## ASSIGNMENT
Copy the data exactly from the line that contains "7: (240, 56, 12.64)" through the line that contains "38: (64, 380, 4.35)", keeping both end lines and leaving out everything else.

═════ ENTRIES SHOWN

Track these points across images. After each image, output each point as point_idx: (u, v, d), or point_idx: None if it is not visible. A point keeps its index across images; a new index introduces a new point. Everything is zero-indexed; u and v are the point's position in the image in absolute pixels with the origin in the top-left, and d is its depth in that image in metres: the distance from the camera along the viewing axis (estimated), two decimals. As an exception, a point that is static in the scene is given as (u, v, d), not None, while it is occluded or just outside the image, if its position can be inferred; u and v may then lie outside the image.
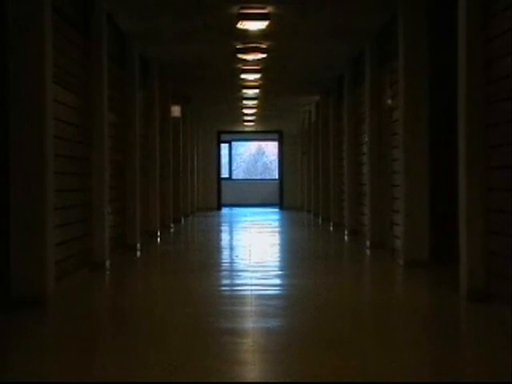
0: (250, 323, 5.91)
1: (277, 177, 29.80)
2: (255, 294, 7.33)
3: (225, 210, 27.03)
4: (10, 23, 6.60)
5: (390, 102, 10.77)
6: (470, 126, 6.70)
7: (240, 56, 12.64)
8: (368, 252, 11.25)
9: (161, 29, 11.30)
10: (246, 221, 20.28)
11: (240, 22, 10.34)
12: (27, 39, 6.62)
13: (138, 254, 11.34)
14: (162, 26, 11.12)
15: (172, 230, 15.75)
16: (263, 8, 9.97)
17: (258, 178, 32.50)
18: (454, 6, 7.15)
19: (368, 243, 11.64)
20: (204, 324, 5.83)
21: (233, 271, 9.29)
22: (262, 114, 23.54)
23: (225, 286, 8.10)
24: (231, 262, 10.42)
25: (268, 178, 32.38)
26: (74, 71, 8.43)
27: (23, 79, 6.62)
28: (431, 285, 8.17)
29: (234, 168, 31.50)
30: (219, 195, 28.38)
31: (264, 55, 12.58)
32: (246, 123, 26.50)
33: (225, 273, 9.15)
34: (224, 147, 29.80)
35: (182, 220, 18.61)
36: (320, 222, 18.70)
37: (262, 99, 19.63)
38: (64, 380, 4.35)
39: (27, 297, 6.56)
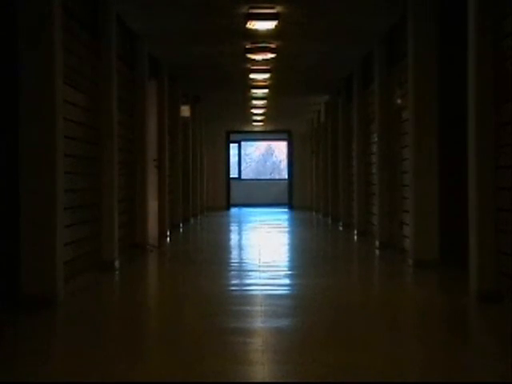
0: (260, 323, 5.91)
1: (286, 177, 29.79)
2: (265, 294, 7.33)
3: (234, 210, 27.04)
4: (20, 23, 6.61)
5: (399, 101, 10.75)
6: (479, 125, 6.69)
7: (249, 56, 12.65)
8: (377, 252, 11.23)
9: (170, 29, 11.32)
10: (255, 221, 20.28)
11: (249, 22, 10.34)
12: (37, 39, 6.64)
13: (148, 253, 11.34)
14: (172, 26, 11.13)
15: (181, 230, 15.76)
16: (272, 8, 9.97)
17: (268, 177, 32.49)
18: (464, 6, 7.14)
19: (377, 243, 11.62)
20: (213, 323, 5.83)
21: (242, 271, 9.29)
22: (271, 114, 23.54)
23: (234, 285, 8.10)
24: (240, 262, 10.43)
25: (277, 177, 32.38)
26: (83, 71, 8.45)
27: (33, 79, 6.64)
28: (441, 285, 8.15)
29: (243, 168, 31.50)
30: (228, 195, 28.39)
31: (273, 55, 12.58)
32: (255, 123, 26.50)
33: (234, 273, 9.15)
34: (233, 147, 29.81)
35: (191, 220, 18.63)
36: (329, 221, 18.68)
37: (271, 99, 19.62)
38: (71, 379, 4.36)
39: (37, 296, 6.57)
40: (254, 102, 20.56)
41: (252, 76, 15.40)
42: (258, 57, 12.70)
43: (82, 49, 8.45)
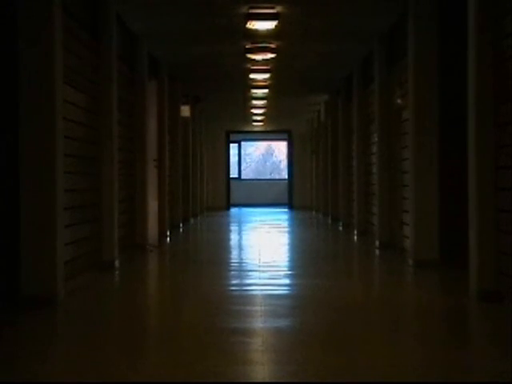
0: (260, 323, 5.90)
1: (286, 177, 29.79)
2: (264, 294, 7.33)
3: (234, 210, 27.04)
4: (20, 23, 6.61)
5: (399, 101, 10.75)
6: (479, 125, 6.69)
7: (249, 56, 12.65)
8: (377, 252, 11.23)
9: (170, 29, 11.32)
10: (255, 221, 20.28)
11: (249, 22, 10.34)
12: (37, 40, 6.64)
13: (148, 253, 11.34)
14: (171, 26, 11.13)
15: (181, 230, 15.76)
16: (272, 8, 9.98)
17: (268, 177, 32.49)
18: (464, 5, 7.14)
19: (377, 243, 11.62)
20: (213, 323, 5.83)
21: (242, 271, 9.28)
22: (271, 114, 23.54)
23: (234, 285, 8.10)
24: (240, 262, 10.43)
25: (277, 177, 32.38)
26: (83, 71, 8.45)
27: (33, 80, 6.64)
28: (441, 285, 8.15)
29: (243, 168, 31.51)
30: (228, 195, 28.39)
31: (273, 55, 12.58)
32: (255, 123, 26.51)
33: (234, 272, 9.15)
34: (233, 147, 29.81)
35: (191, 220, 18.63)
36: (329, 221, 18.68)
37: (271, 99, 19.62)
38: (71, 379, 4.36)
39: (37, 296, 6.57)
40: (254, 102, 20.56)
41: (252, 76, 15.40)
42: (258, 57, 12.71)
43: (82, 49, 8.45)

══════════

## ANSWER TO THIS EXERCISE
7: (240, 56, 12.64)
8: (368, 252, 11.25)
9: (161, 29, 11.30)
10: (246, 221, 20.28)
11: (240, 22, 10.34)
12: (27, 39, 6.62)
13: (138, 254, 11.34)
14: (162, 26, 11.12)
15: (172, 230, 15.75)
16: (263, 8, 9.97)
17: (258, 178, 32.50)
18: (454, 6, 7.15)
19: (368, 243, 11.64)
20: (204, 324, 5.83)
21: (233, 271, 9.29)
22: (262, 114, 23.54)
23: (225, 286, 8.10)
24: (231, 262, 10.42)
25: (268, 178, 32.38)
26: (74, 71, 8.43)
27: (23, 79, 6.62)
28: (431, 285, 8.17)
29: (234, 168, 31.50)
30: (219, 195, 28.38)
31: (264, 55, 12.58)
32: (246, 123, 26.50)
33: (225, 273, 9.15)
34: (224, 147, 29.80)
35: (182, 220, 18.61)
36: (320, 222, 18.70)
37: (262, 99, 19.63)
38: (64, 380, 4.35)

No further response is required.